In the classroom, the students who have the biggest impact on me are the ones who you can see growth in while they are in your class. This could be growth in terms of grades but it could also be growth in the maturity level of the student. Sometimes some students don’t think they can learn a particular concept or topic but when they finally do and they thank you for helping them learn that is an unbelievable feeling. Some of my most memorable students are the ones who maybe acted out in class but I was able to get through to them and show them they could learn and how they could apply things they have learned to real life especially in classes like Personal Finance and Economics.

Same as above, but in this case is there anyone that you know YOU have significantly impacted? If so, how?

One student who I had an impact on graduated a couple of years ago, Kyle. He acted out a lot in class and would try to cause disruptions but we eventually learned how to get along and a year after he was out of my class he wrote me a note apologizing for his behavior and he told me that he learned the most in my class because I taught them about real life stuff in Personal Finance. He said he was able to use a lot of the concepts he learned in real life. He said he wished he had paid even more attention because he could now see how important those things were that we talked about in class. He even came to see me one day during school after he graduated and that made my day.

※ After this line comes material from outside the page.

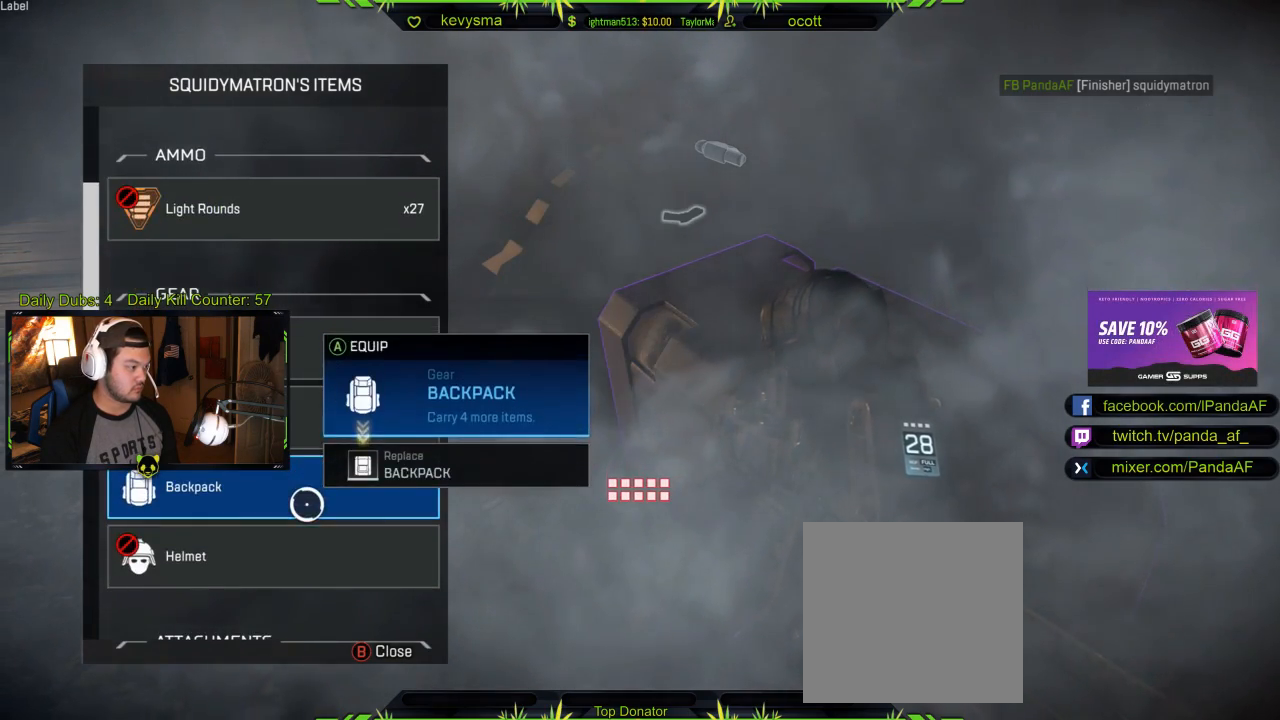
Gameplay with a controller (Xbox layout); each line is a JSON object with the inputs held at the frame after it. "events" lists button and stick changes between this image and that frame as [ms after this image, input, new state], when the widget could be followed in between.
{"buttons": [], "left_stick": "center", "right_stick": "center", "events": [[33, "right_stick", "down"], [300, "right_stick", "center"]]}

When former students come back to see you or even to just say hi that makes your day as a teacher. When you get to ask them how they are doing and what they are doing now it is a great feeling to realize that you made an impact on them even if it was a small one.

I hope I have impacted all my former players in some way. One way I know I have had an impact is when former players text me or contact me to let me know about something going on in their life like college or work. When a former player contacts me or comes up to a game or practice and you get to catch up with them and just talk you know you had an impact on them.

What is your favorite thing about teaching? Coaching?

My favorite thing about teaching is trying to prepare students for the real world. In Economics or Personal Finance we get to talk about things that will affect them in life outside of school like money or decision making. Getting to be around high school kids all day is definitely interesting and no two days are ever the same. I get to laugh a lot in class and I try to keep a relaxed atmosphere where students aren’t afraid to ask questions or have discussions about different topics. I try to make the topics relatable to them and let them see how what they are learning can be used outside of school.

In coaching, my favorite part is getting to be around the players and watch them get better. The games are fun and when you get to see a kid get a big hit or make a great play or get a big strikeout there is nothing better than that.

I’m lucky I still get to be involved in competitive sports even though I am not playing anymore. Coaching has allowed me to stay involved in a sport I played and loved from age 5-18. There is nothing like the feeling you get after a big win when you know how hard the players have worked and you get to see their hard work pay off.